Remarks at the G8 Plenary Session
Secretary of State
We are alarmed for the ongoing violence in Syria, and we are concerned about the problems facing Special Envoy Kofi Annan as he attempts to bring about a ceasefire and the end to violence. We are very watchful of this. This will be on our agenda later this afternoon. We will look for ways that we can, together, try to bring about a peaceful resolution of the current situation and a political transition for the sake of the Syrian people.
We also look forward to the beginning of the next round of P-5+1 talks in Turkey. These talks are an opportunity for Iran to address seriously the international community’s concerns about its nuclear program. And we believe there is still time for diplomacy, but it is urgent that the Iranians come to the table to establish an environment conducive to achieving concrete results through a sustained process.
And further to the east, North Korea is readying a long-range ballistic missile launch over the East China Sea. It comes just weeks after North Korea agreed to a moratorium on missile testing; it violates multiple UN Security Council resolutions. I think we all share a strong interest in stability on the Korean Peninsula, and we will be discussing how best to achieve that as well.

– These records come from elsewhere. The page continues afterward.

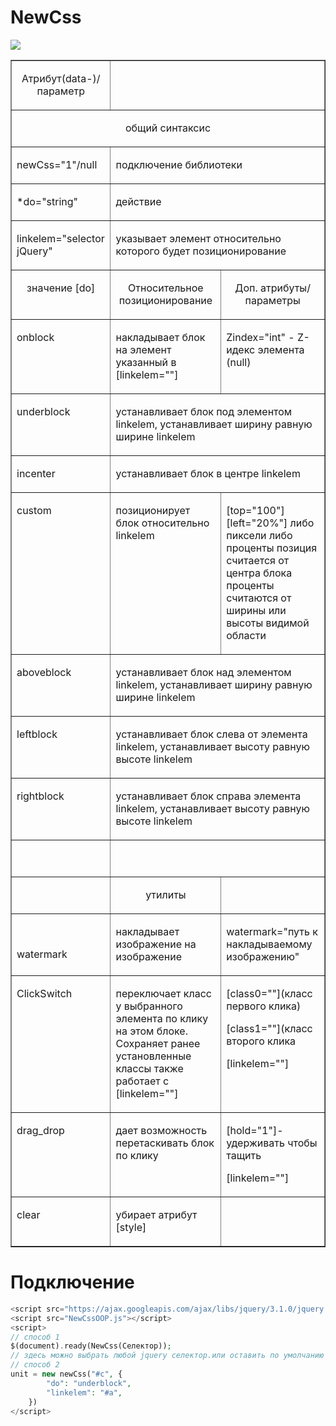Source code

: # NewCss
![](https://raw.githubusercontent.com/Traineratwot/NewCss/master/favicon.ico)
<table Table border=1 cellspacing=0 cellpadding=0
>
<tr >
	<td valign=top>
		<p align=center>Атрибут(data-)/параметр</p>
	</td>
	<td colspan=2 valign=top></td>
</tr>
<tr >
	<td colspan=3 valign=top>
		<p align=center>общий синтаксис</p>
	</td>
</tr>
<tr >
	<td valign=top>
		<p >newCss=&quot;1&quot;/<span lang=EN-US >null</span></p>
	</td>
	<td colspan=2 valign=top>
		<p >подключение библиотеки </p>
	</td>
</tr>
<tr >
	<td valign=top>
		<p ><span lang=EN-US >*</span>do=&quot;<span lang=EN-US
				>string</span>&quot;</p>
	</td>
	<td colspan=2 valign=top>
		<p ><span class=SpellE><span lang=EN-US >действие</span></span></p>
	</td>
</tr>
<tr >
	<td valign=top>
		<p ><span lang=EN-US >linkelem=&quot;selector
				jQuery&quot;</span></p>
	</td>
	<td colspan=2 valign=top>
		<p >указывает элемент относительно которого будет позиционирование</p>
	</td>
</tr>
<tr >
	<td valign=top>
		<p align=center>значение <span lang=EN-US >[</span>do<span
				lang=EN-US>]</span></p>
	</td>
	<td valign=top>
		<p align=center>Относительное позиционирование</p>
	</td>
	<td valign=top>
		<p align=center>Доп. атрибуты/параметры</p>
	</td>
</tr>
<tr >
	<td valign=top>
		<p ><span lang=EN-US >o</span><span class=SpellE>nblock</span></p>
	</td>
	<td valign=top>
		<p >накладывает блок на элемент указанный в [linkelem=&quot;&quot;]</p>
	</td>
	<td valign=top>
		<p ><span class=SpellE>Zindex</span>=&quot;<span lang=EN-US >int</span>&quot; -
			Z-<span class=SpellE>идекс</span>
			элемента (<span lang=EN-US >null</span>)</p>
	</td>
</tr>
<tr >
	<td valign=top>
		<p ><span class=SpellE><span lang=EN-US >underblock</span></span></p>
	</td>
	<td colspan=2 valign=top>
		<p >устанавливает блок под элементом linkelem, устанавливает ширину
			равную ширине linkelem</p>
	</td>
</tr>
<tr >
	<td valign=top>
		<p ><span class=SpellE>incenter</span></p>
	</td>
	<td colspan=2 valign=top>
		<p >устанавливает блок в центре linkelem</p>
	</td>
</tr>
<tr >
	<td valign=top>
		<p ><span class=SpellE>custom</span></p>
	</td>
	<td valign=top>
		<p >позиционирует блок относительно linkelem</p>
	</td>
	<td valign=top>
		<p >[<span class=SpellE>top</span>=&quot;100&quot;] [<span class=SpellE>left</span>=&quot;20%&quot;]
			либо <span class=GramE>пиксели</span> либо проценты позиция считается от
			центра блока проценты считаются от ширины или высоты видимой области</p>
	</td>
</tr>
<tr >
	<td valign=top>
		<p ><span class=SpellE>aboveblock</span></p>
	</td>
	<td colspan=2 valign=top>
		<p >устанавливает блок над элементом linkelem, устанавливает ширину
			равную ширине linkelem</p>
	</td>
</tr>
<tr >
	<td valign=top>
		<p ><span class=SpellE>leftblock</span></p>
	</td>
	<td colspan=2 valign=top>
		<p >устанавливает блок слева от элемента linkelem, устанавливает высоту
			равную высоте linkelem</p>
	</td>
</tr>
<tr >
	<td valign=top>
		<p ><span class=SpellE>rightblock</span></p>
	</td>
	<td colspan=2 valign=top>
		<p >устанавливает блок справа элемента linkelem, устанавливает высоту
			равную высоте linkelem</p>
	</td>
</tr>
<tr >
	<td valign=top>
		<p >&nbsp;</p>
	</td>
	<td colspan=2 valign=top>
		<p >&nbsp;</p>
	</td>
</tr>
<tr >
	<td valign=top>
		<p align=center>&nbsp;</p>
	</td>
	<td valign=top>
		<p align=center>утилиты</p>
	</td>
	<td valign=top>
		<p >&nbsp;</p>
	</td>
</tr>
<tr >
	<td valign=top>
		<p >&nbsp;</p>
		<p ><span class=SpellE>watermark</span></p>
	</td>
	<td valign=top>
		<p >накладывает изображение на изображение</p>
	</td>
	<td valign=top>
		<p ><span class=SpellE>watermark</span>=&quot;путь к накладываемому
			изображению&quot;</p>
	</td>
</tr>
<tr >
	<td valign=top>
		<p ><span class=SpellE>ClickSwitch</span></p>
	</td>
	<td valign=top>
		<p >переключает класс у выбранного элемента по клику на этом блоке. Сохраняет
			ранее установленные классы также работает с [linkelem=&quot;&quot;]</p>
	</td>
	<td valign=top>
		<p >[class0=&quot;<span class=GramE>&quot;](</span>класс первого клика)</p>
		<p >[class1=&quot;<span class=GramE>&quot;](</span>класс второго клика</p>
		<p >[linkelem=&quot;&quot;]</p>
	</td>
</tr>
<tr >
	<td valign=top>
		<p ><span class=SpellE>drag_drop</span></p>
	</td>
	<td valign=top>
		<p >дает возможность перетаскивать блок по клику</p>
	</td>
	<td valign=top>
		<p >[<span class=SpellE>hold</span>=&quot;1&quot;]-удерживать чтобы
			тащить</p>
		<p >[linkelem=&quot;&quot;]</p>
	</td>
</tr>
<tr >
	<td valign=top>
		<p ><span class=SpellE>clear</span></p>
	</td>
	<td valign=top>
		<p >убирает атрибут [<span class=SpellE>style</span>]</p>
	</td>
	<td valign=top>
		<p >&nbsp;</p>
	</td>
</tr>
</table>
<H1>Подключение</h1>

```php
<script src="https://ajax.googleapis.com/ajax/libs/jquery/3.1.0/jquery.min.js"></script>
<script src="NewCssOOP.js"></script>
<script>
// способ 1
$(document).ready(NewCss(Селектор));
// здесь можно выбрать любой jquery селектор.или оставить по умолчанию 
// способ 2
unit = new newCss("#c", {
		"do": "underblock",
		"linkelem": "#a",
	})
</script>
```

Earlier today, our Quartet colleagues – which includes the United Nations, represented by Secretary General Ban Ki-moon; the European Union, represented by High Representative Cathy Ashton; the Russian Federation, represented by Foreign Minister Sergey Lavrov; and the United States, represented by myself and our special envoys – met to review the situation in the Middle East. Jordanian Foreign Minister Nasser Judeh briefed on Jordan’s recent engagement. The Quartet underscored its support for Jordan’s positive efforts. We remain committed to the goals that we outlined in New York last September. We agreed on the importance of continued financial international support for the Palestinian Authority, including the need for $1.1 billion in immediate assistance.
And finally, we have begun discussing some of the transnational issues – terrorism, piracy, food security – that affect so many millions of people throughout the world. We are also going to be discussing our shared framework to support the democratic transitions and promote sustainable and inclusive economic growth through the Deauville Partnership in the Middle East and North Africa.
So there’s a lot for us to discuss, and we have a full agenda ahead of us in preparation for the leaders meeting at Camp David next month. So again, I welcome my colleagues and look forward to our work together. Thank you all.